• Excerpted text:
--- start ---

# cheap haircut- by a student?



## electrogirl (Jul 21, 2008)

i'm skint but my fringe is looking more stupid than ever and i need my haircut.

does anyone know whereabouts in Bristol i can get it done supercheap? like by a hair and beauty student type?


----------



## electrogirl (Jul 21, 2008)

i just rung bristol city college and some smart ass snotty receptionist reminded me that the students have finished for the summer.

any other supercheap places??


----------



## Minnie_the_Minx (Jul 21, 2008)

electrogirl said:


> i'm skint but my fringe is looking more stupid than ever and i need my haircut.
> 
> does anyone know whereabouts in Bristol i can get it done supercheap? like by a hair and beauty student type?





Don't you have Toni and Guy up there?


----------



## electrogirl (Jul 21, 2008)

Minnie_the_Minx said:


> Don't you have Toni and Guy up there?



yeah, they're not cheap though


----------



## boskysquelch (Jul 21, 2008)

electrogirl said:


> yeah, they're not cheap though



shouldn't firky be paying for it?


----------



## electrogirl (Jul 21, 2008)

boskysquelch said:


> shouldn't firky be paying for it?




i'm independent. destiny's child style.


----------



## boskysquelch (Jul 21, 2008)

electrogirl said:


> i'm independent. destiny's child style.

--- end ---

• Given material:
--- start ---

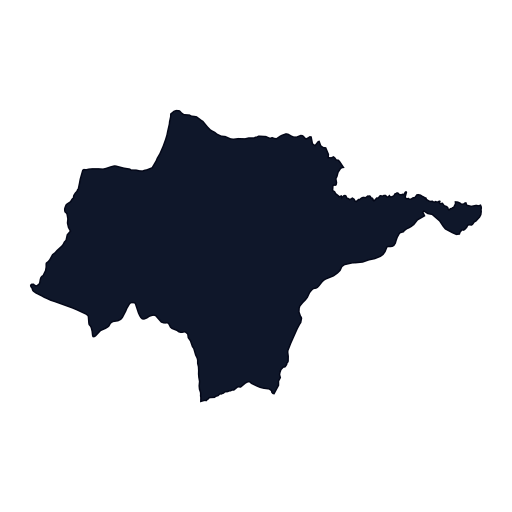 outline of Yakoma, Équateur, Democratic Republic of the Congo
{"feature_id": "63176286B72804638257173", "entity_name": "Yakoma", "entity_type": "district", "adm_level": 2, "iso_a3": "COD", "parent_name": "Democratic Republic of the Congo", "parent_adm1": "Équateur", "projection": "robinson", "projection_center": [22.422, 3.592], "detail": "fine", "context": "isolated", "style": "filled", "palette": "ink", "viewbox_px": 512, "rotation_deg": 0, "n_neighbors": 0, "source": "geoboundaries", "source_scale": "gbopen_adm2", "svg_char_len": 6050}
<svg xmlns="http://www.w3.org/2000/svg" viewBox="0 0 512 512"><path d="M424.5,215.8L423.4,213.4L422.6,212.6L423.8,211.1L424.9,211.6L427.7,213.5L432.2,214.4L439.7,220.9L443.2,226.2L445.4,228.9L452.3,232.6L456.4,234.4L459.4,234.0L459.9,232.3L461.7,230.1L462.5,229.9L463.6,230.1L464.7,229.4L466.6,227.4L467.5,225.6L468.6,224.7L471.5,225.0L472.5,224.3L474.2,221.9L475.8,221.1L479.5,217.1L480.8,214.6L481.2,211.5L481.0,209.8L481.3,208.0L481.1,206.6L480.5,205.2L478.6,205.9L476.2,205.4L471.3,206.4L467.0,205.3L466.4,204.7L466.0,203.0L465.2,202.9L463.6,204.1L461.5,204.3L460.0,203.1L457.7,202.1L455.4,201.9L455.5,203.8L453.6,207.6L452.6,207.7L451.7,208.6L450.3,208.7L449.8,209.6L448.9,209.9L448.1,209.0L447.7,207.6L446.6,206.6L444.1,205.7L442.4,203.3L440.1,203.8L439.4,203.1L439.9,201.4L439.3,201.2L437.4,202.2L435.3,201.6L434.7,202.3L433.4,202.0L432.2,201.2L430.8,201.5L429.0,201.1L426.3,199.4L426.0,198.9L426.1,198.3L425.6,197.9L425.0,198.2L423.9,197.1L422.3,196.4L420.5,195.2L418.3,194.7L416.9,194.9L414.9,197.6L413.1,197.8L411.0,199.2L409.2,199.3L408.5,198.5L406.8,198.8L406.3,198.7L405.3,197.5L405.2,196.9L406.4,192.3L406.1,191.9L405.5,192.0L403.6,194.8L402.4,194.3L401.3,194.9L399.2,194.5L397.8,193.0L396.8,193.0L395.9,193.7L395.1,193.8L394.0,195.6L393.4,196.1L391.0,197.1L389.9,196.5L389.4,195.7L388.2,196.9L387.3,197.2L385.5,195.5L383.9,195.5L382.2,196.3L380.8,195.7L380.0,195.9L378.2,198.1L376.8,198.0L374.3,200.7L373.7,200.8L373.2,200.3L373.0,199.1L372.4,198.8L372.1,198.1L370.7,197.8L370.4,196.5L369.6,196.0L368.9,196.0L368.4,196.4L367.7,196.1L365.7,197.7L363.2,197.4L361.6,198.0L359.5,199.7L358.6,199.5L356.2,201.6L355.1,201.2L354.0,199.2L352.3,198.1L351.2,199.1L350.1,199.2L349.7,199.6L347.9,198.4L346.9,198.3L345.8,195.9L344.9,195.5L343.6,195.9L341.8,197.8L341.3,196.0L338.9,196.8L338.2,195.7L335.3,193.4L335.0,192.4L334.4,191.6L332.9,190.8L332.6,190.1L332.9,185.9L333.4,185.1L335.7,185.1L336.2,184.3L336.5,182.6L335.8,178.7L337.0,176.2L338.0,172.3L340.5,168.5L341.9,167.6L343.4,167.4L339.7,161.8L338.4,160.3L336.2,160.0L334.8,158.0L333.5,156.9L331.3,157.9L328.2,157.7L328.4,154.4L325.7,147.9L323.1,147.6L320.7,145.8L319.1,141.4L318.2,141.7L315.1,145.6L313.4,144.6L312.4,143.7L311.1,137.0L309.9,136.8L308.2,137.9L306.1,139.0L304.6,137.9L303.5,136.5L302.3,135.7L300.8,135.5L296.5,137.2L293.6,137.1L291.4,136.2L288.1,134.3L286.0,133.9L282.1,135.3L280.3,136.2L276.5,138.8L274.3,138.5L272.1,137.7L270.6,138.3L269.4,138.2L265.8,136.6L258.7,136.2L256.5,137.3L255.3,137.3L254.3,138.0L248.8,138.0L245.0,138.9L238.3,138.7L233.3,139.3L230.4,138.9L225.2,136.6L221.1,136.2L216.9,134.2L214.7,132.4L212.0,131.0L210.2,129.9L207.2,126.8L202.8,121.4L201.3,120.5L196.5,116.9L194.3,116.5L191.4,116.2L189.4,115.1L183.8,114.7L181.3,112.9L179.9,111.3L179.1,110.8L176.3,110.6L174.1,111.3L170.8,114.0L170.7,116.8L169.6,121.8L169.4,124.1L167.7,131.5L167.0,135.1L165.6,139.7L163.3,146.1L160.0,153.7L157.3,158.3L156.3,160.8L152.2,167.8L146.9,169.9L144.4,170.4L142.5,171.1L139.4,170.9L136.4,170.2L132.5,170.1L131.6,170.3L129.6,169.1L123.9,168.2L115.8,166.1L114.3,166.0L110.8,166.9L106.0,168.5L103.0,169.2L98.8,168.9L92.1,168.9L88.8,169.2L86.2,169.8L83.9,169.6L82.8,170.3L80.3,179.1L79.5,183.4L78.3,189.2L77.7,189.6L76.9,191.5L75.5,192.9L73.9,195.4L73.6,196.6L73.6,197.8L72.2,199.1L70.5,201.8L67.0,204.1L66.1,205.0L65.1,207.5L64.7,209.0L64.8,210.8L65.1,211.9L66.3,212.9L67.1,214.2L67.9,218.9L67.5,223.0L68.5,227.4L70.5,231.1L67.3,234.8L66.1,240.3L64.4,242.1L63.2,244.5L61.8,246.2L57.1,250.5L55.1,252.8L52.6,254.7L49.8,259.8L48.3,261.6L46.4,263.1L46.2,263.9L46.2,267.1L45.6,270.6L43.1,275.7L42.0,276.3L41.0,277.5L40.4,279.2L39.8,282.6L39.3,283.9L37.1,285.7L36.4,285.9L35.6,285.8L34.1,284.9L33.6,284.3L31.7,284.3L30.7,285.2L30.9,286.5L32.3,288.5L32.4,289.3L32.8,290.3L33.4,291.1L36.2,293.1L41.9,295.9L44.3,297.3L46.9,298.4L50.7,300.2L54.8,301.5L72.5,307.9L77.0,309.8L86.0,314.0L88.0,315.5L88.4,316.7L88.9,323.1L89.2,324.6L90.4,325.9L91.3,327.6L92.2,331.4L92.6,335.2L93.0,336.5L93.8,336.7L94.8,336.3L95.7,335.6L100.5,330.5L105.5,328.3L107.9,326.8L108.8,326.0L110.3,323.3L111.4,322.4L112.9,321.5L118.0,320.7L120.7,319.3L122.3,317.5L125.7,311.0L126.7,308.5L129.2,304.2L130.1,303.1L131.3,302.6L132.5,302.6L134.6,302.7L135.5,303.8L138.5,312.9L139.8,315.7L141.0,317.6L142.3,318.8L143.9,319.0L145.3,318.5L146.8,317.9L149.3,316.2L152.1,315.3L154.0,315.1L155.7,315.6L161.3,322.0L163.7,322.8L165.3,322.9L167.1,322.7L168.3,323.2L169.0,324.1L170.5,327.1L172.0,328.4L177.0,330.4L178.9,331.8L180.9,332.3L182.6,332.2L184.4,331.7L185.8,332.2L187.8,334.0L188.3,337.7L190.5,340.8L192.5,346.6L193.8,348.4L195.7,355.0L197.1,357.8L197.7,360.0L197.7,363.4L198.5,366.7L198.7,370.5L198.6,374.0L198.9,377.4L199.6,381.4L199.2,385.8L199.5,389.2L200.5,392.1L200.7,393.8L200.6,395.8L200.9,397.7L200.8,401.4L204.2,400.4L206.4,400.5L207.3,399.3L208.1,399.0L209.3,397.6L214.5,397.3L215.7,396.3L218.2,395.5L219.7,393.9L221.5,393.9L222.1,393.5L223.4,393.1L224.9,391.8L227.6,391.6L229.1,390.9L230.4,390.8L232.2,390.0L233.8,390.0L237.8,386.7L240.6,387.0L245.4,383.0L247.9,381.7L249.9,381.8L251.4,383.3L257.2,386.1L260.1,387.3L263.7,388.2L269.2,388.9L271.5,390.6L271.9,392.3L272.9,393.4L274.0,393.7L278.5,385.3L278.5,381.0L280.3,377.6L279.5,374.6L279.9,372.5L280.9,369.6L283.2,367.1L284.8,366.9L285.3,366.5L286.6,364.5L286.8,363.1L287.6,362.3L288.1,361.1L288.2,356.4L287.7,352.3L287.8,350.6L290.7,343.2L297.2,328.6L299.6,324.1L300.7,322.5L301.5,318.2L301.1,317.1L300.4,316.2L298.9,311.9L299.1,308.2L299.8,306.0L302.7,302.5L305.3,299.9L307.3,297.3L309.5,292.6L311.1,290.6L312.6,289.0L313.9,288.4L315.9,288.1L317.4,287.3L319.0,285.6L322.0,281.8L323.7,280.2L325.6,279.0L333.5,275.8L337.5,272.9L340.0,270.4L341.8,266.5L344.4,264.6L352.4,262.8L355.6,262.7L362.6,262.0L368.9,259.8L374.7,258.6L380.4,256.3L383.0,254.4L385.0,251.6L386.9,246.9L387.9,246.5L390.7,246.5L392.4,246.2L393.8,245.4L395.3,243.1L396.0,240.6L397.2,237.2L399.2,233.6L400.1,232.7L403.5,231.7L404.0,230.8L406.7,228.7L408.8,227.8L411.6,226.2L412.7,225.1L413.5,224.8L417.4,219.9L424.5,215.8Z" fill="#0f172a" stroke="#020617" stroke-width="1.5"/></svg>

--- end ---

• Requirement:
Reproduce the passage of the haircut thread above, from "i just rung" up to and including "other supercheap places??".

• Output below:
i just rung bristol city college and some smart ass snotty receptionist reminded me that the students have finished for the summer.

any other supercheap places??